TRY IT: Check every line of the material below for the string "your", and return the ones that have it.

════════

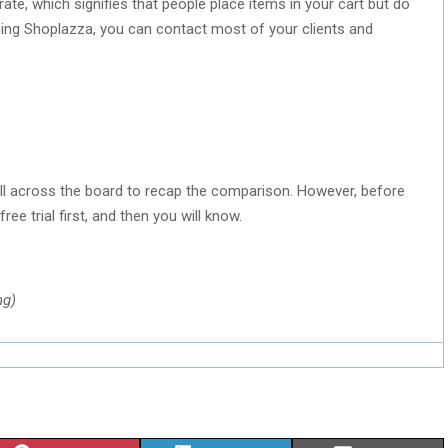
e, which signifies that people place items in your cart but do
sing Shoplazza, you can contact most of your clients and
ll across the board to recap the comparison. However, before
ree trial first, and then you will know.
ng)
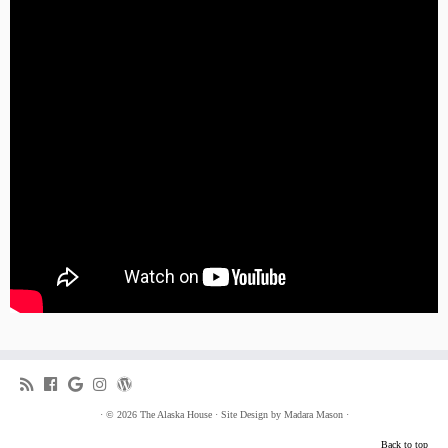
·
© 2026
The Alaska House
·
Site Design by
Madara Mason
·
Back to top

════════

FINAL ANSWER:
e, which signifies that people place items in your cart but do
sing Shoplazza, you can contact most of your clients and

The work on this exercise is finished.